Teddy shook her head. “It’s not.”
Her body was being ripped apart as she plummeted back to present-day Sector Three. At least she hadn’t passed out. Yates stood by her side. And he was furious. “Nothing’s changed.”
“You were the one preaching about fate,” Teddy said. “I wasn’t supposed to. The necklace took me to my mother.” She searched her jacket pockets. Pilgrim’s Tunnels were connected to objects. Objects were connected to time lines.
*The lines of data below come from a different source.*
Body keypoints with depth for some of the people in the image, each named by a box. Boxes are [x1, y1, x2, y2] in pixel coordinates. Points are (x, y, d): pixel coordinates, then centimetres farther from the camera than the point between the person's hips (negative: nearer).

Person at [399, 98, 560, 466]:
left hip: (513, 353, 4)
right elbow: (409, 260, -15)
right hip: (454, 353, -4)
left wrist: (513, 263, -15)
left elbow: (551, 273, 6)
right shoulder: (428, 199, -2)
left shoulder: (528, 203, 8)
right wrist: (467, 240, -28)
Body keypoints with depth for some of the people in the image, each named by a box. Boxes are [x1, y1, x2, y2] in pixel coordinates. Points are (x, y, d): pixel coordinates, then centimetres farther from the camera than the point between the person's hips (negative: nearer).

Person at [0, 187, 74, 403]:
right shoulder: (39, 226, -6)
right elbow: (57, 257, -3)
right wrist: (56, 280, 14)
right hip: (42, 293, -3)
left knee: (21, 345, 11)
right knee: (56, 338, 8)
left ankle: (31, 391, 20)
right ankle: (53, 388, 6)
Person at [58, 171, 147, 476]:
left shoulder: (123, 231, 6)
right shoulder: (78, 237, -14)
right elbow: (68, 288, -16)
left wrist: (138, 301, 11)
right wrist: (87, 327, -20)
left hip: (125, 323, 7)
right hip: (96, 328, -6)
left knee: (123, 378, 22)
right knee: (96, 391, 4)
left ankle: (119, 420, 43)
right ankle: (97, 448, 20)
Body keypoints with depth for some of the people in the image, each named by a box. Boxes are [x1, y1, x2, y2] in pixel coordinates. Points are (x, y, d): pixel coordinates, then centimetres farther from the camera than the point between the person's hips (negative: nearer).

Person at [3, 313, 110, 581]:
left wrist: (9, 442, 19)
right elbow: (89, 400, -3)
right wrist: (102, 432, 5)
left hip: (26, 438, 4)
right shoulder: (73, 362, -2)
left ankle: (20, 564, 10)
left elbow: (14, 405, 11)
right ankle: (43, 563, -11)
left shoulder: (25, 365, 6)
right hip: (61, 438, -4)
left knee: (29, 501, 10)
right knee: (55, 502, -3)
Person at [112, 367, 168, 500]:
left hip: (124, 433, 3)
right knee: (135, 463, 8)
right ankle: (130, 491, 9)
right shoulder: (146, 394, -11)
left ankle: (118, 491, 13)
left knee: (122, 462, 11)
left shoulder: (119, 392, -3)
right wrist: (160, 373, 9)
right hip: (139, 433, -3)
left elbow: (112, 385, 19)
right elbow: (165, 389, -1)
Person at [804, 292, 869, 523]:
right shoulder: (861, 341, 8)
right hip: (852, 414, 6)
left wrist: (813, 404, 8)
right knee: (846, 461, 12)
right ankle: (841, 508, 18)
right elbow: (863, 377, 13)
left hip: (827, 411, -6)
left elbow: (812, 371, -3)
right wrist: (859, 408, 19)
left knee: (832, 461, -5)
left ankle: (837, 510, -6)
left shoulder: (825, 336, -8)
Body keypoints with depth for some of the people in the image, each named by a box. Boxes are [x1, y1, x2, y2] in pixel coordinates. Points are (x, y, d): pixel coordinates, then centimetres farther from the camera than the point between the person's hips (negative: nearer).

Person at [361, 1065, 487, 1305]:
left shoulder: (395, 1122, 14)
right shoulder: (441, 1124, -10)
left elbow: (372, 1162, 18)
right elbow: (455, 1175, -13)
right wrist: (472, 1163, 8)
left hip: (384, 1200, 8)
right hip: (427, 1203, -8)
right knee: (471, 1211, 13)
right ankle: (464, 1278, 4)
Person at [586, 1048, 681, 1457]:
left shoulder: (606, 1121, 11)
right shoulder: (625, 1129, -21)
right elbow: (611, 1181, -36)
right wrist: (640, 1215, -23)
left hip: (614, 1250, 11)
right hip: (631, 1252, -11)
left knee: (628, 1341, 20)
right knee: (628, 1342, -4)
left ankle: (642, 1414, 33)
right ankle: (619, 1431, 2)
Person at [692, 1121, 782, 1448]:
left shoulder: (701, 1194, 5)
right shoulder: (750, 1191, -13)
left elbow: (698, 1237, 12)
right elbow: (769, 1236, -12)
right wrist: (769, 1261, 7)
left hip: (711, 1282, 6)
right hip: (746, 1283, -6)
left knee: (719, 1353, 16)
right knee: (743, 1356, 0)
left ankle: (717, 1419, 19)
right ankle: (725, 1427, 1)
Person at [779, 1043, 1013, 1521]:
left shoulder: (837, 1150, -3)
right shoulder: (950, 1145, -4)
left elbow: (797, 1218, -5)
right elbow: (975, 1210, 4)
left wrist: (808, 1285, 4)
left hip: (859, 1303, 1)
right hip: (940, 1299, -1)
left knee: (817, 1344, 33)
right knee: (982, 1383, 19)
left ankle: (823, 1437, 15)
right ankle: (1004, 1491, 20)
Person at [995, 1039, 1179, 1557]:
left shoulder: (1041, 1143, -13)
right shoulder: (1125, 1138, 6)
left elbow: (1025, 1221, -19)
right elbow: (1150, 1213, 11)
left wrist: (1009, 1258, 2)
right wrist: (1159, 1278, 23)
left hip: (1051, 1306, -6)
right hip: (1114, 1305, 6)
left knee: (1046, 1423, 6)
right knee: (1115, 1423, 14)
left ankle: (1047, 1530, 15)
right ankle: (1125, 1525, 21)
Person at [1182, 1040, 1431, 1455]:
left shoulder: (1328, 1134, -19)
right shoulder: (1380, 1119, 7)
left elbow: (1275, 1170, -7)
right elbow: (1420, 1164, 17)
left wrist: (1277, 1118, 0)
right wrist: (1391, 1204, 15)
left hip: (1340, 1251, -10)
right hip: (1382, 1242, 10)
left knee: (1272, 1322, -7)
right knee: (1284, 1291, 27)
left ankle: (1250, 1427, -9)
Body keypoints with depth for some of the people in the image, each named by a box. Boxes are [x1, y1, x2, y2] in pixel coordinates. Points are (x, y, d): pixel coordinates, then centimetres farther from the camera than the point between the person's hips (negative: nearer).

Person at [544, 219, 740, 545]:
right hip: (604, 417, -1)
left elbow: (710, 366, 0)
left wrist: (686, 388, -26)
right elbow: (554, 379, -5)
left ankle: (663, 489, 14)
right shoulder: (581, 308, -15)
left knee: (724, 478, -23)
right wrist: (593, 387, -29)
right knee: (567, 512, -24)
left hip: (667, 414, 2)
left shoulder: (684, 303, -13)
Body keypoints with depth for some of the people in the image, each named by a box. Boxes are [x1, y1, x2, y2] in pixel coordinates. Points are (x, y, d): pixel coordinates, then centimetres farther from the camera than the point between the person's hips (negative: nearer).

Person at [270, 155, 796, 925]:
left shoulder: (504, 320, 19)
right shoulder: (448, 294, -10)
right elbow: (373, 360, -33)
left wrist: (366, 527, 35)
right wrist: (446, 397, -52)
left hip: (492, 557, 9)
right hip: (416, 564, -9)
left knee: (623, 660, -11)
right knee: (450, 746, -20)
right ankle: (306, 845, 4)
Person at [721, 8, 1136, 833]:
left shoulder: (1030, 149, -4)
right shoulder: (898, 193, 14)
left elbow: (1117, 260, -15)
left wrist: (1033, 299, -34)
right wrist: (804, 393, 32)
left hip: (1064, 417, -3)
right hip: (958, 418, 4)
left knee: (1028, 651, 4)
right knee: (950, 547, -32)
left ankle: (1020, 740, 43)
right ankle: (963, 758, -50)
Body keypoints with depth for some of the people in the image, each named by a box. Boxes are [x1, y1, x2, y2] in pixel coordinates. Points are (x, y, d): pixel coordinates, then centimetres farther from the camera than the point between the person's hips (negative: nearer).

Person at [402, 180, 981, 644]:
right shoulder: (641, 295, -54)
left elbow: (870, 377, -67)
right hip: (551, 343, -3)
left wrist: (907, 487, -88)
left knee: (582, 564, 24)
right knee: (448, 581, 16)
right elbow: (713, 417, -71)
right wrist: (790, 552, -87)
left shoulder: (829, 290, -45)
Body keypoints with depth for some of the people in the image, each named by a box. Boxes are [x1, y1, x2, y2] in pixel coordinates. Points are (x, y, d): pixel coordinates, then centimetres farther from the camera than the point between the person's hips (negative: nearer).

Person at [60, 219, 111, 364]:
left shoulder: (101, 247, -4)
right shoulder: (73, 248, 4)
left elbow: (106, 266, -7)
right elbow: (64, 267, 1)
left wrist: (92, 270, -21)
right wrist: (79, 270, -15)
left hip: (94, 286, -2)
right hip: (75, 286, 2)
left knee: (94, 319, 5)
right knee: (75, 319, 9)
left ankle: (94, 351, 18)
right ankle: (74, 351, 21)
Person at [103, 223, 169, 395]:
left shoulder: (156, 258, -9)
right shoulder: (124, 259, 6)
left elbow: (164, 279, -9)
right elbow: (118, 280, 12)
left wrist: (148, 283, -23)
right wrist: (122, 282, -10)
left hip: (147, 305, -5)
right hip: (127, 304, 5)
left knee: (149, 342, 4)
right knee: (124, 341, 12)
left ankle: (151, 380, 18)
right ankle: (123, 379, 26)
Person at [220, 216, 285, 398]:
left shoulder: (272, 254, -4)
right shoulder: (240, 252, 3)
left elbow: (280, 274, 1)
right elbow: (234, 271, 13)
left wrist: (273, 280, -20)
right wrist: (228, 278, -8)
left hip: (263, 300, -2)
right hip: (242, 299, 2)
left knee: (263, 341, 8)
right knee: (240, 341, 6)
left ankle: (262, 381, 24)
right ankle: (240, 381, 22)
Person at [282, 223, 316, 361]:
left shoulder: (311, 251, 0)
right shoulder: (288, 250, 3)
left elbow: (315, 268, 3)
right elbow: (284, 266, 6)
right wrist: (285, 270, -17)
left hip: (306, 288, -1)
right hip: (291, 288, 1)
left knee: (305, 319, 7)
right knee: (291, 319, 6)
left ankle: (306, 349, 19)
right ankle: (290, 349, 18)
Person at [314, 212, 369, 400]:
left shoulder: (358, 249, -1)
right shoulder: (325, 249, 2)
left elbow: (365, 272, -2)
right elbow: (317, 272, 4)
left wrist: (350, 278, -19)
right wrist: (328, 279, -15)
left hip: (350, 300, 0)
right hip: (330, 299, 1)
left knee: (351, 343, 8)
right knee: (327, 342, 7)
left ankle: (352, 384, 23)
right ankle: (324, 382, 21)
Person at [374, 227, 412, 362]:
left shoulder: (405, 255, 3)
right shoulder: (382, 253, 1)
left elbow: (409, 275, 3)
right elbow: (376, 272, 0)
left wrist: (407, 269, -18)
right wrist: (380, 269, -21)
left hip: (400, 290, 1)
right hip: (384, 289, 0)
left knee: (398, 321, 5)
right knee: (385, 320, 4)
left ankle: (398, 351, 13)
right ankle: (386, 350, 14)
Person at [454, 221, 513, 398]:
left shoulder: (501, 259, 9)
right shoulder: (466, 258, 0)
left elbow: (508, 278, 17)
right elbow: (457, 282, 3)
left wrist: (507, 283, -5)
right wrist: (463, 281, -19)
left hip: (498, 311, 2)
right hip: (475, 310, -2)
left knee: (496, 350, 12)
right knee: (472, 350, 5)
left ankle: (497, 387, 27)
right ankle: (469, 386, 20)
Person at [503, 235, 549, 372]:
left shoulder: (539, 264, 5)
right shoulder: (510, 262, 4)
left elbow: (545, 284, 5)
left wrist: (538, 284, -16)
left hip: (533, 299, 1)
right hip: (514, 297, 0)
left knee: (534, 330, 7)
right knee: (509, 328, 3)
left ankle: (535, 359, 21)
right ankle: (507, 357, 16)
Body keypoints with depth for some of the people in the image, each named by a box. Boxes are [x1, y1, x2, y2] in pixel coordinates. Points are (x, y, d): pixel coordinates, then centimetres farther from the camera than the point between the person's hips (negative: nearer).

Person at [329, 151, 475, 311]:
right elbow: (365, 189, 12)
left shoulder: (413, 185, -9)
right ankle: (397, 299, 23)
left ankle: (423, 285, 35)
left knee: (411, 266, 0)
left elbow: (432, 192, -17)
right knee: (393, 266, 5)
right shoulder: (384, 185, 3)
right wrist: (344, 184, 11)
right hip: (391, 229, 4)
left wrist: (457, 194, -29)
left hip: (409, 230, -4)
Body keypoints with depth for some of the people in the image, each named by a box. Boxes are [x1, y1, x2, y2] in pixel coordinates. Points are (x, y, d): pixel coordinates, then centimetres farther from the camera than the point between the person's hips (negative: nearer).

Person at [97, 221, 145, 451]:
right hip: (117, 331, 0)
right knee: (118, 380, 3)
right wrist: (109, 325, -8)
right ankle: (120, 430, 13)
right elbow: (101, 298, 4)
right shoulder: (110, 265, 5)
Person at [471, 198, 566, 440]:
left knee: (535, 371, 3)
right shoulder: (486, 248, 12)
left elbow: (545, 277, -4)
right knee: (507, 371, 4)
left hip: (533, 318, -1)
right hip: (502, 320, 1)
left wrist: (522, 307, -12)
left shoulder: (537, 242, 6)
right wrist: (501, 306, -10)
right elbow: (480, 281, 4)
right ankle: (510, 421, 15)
Find the thread. Pull the string.
Her grip encircled the metal frames.
“You didn’t kill him.”
She turned to Yates. “Not yet.”
Teddy rooted in her pocket for the second object. Miles’s glasses.
“That’s not going to help,” Yates said. “That’s not a crystal.”
Teddy shook her head. “It’s not the crystal, not really.” She tightened her hand on the glasses, felt the telltale burn. “It’s psychometry, objects of daily wear. Miles is the key, not my mother.”
She centered her thoughts, demanded the glasses to take her where she needed to go.
“It’s not the end,” Teddy said aloud. Both to herself and to Yates.
Take me to the holiday party. Hollis Whitfield’s home, Thanksgiving Day.
The pressure and the pain enveloped her again and sucked her back in time.
CHAPTER FORTY
EVEN THOUGH IT WAS FAMILIAR, everything about Hollis Whitfield’s house felt foreign. A mansion perched on a cliff overlooking the sparkling waters of San Francisco Bay. Sleek modern furniture, contemporary art lining the walls. Well-dressed guests strolling through the rooms, catering staff offering drinks and hors d’oeuvres. Stuffy and self-important, every bit as un-Thanksgiving-like as Teddy remembered it. No football blaring from the TV, no friendly arguments over how many marshmallows to toss on the sweet potato casserole.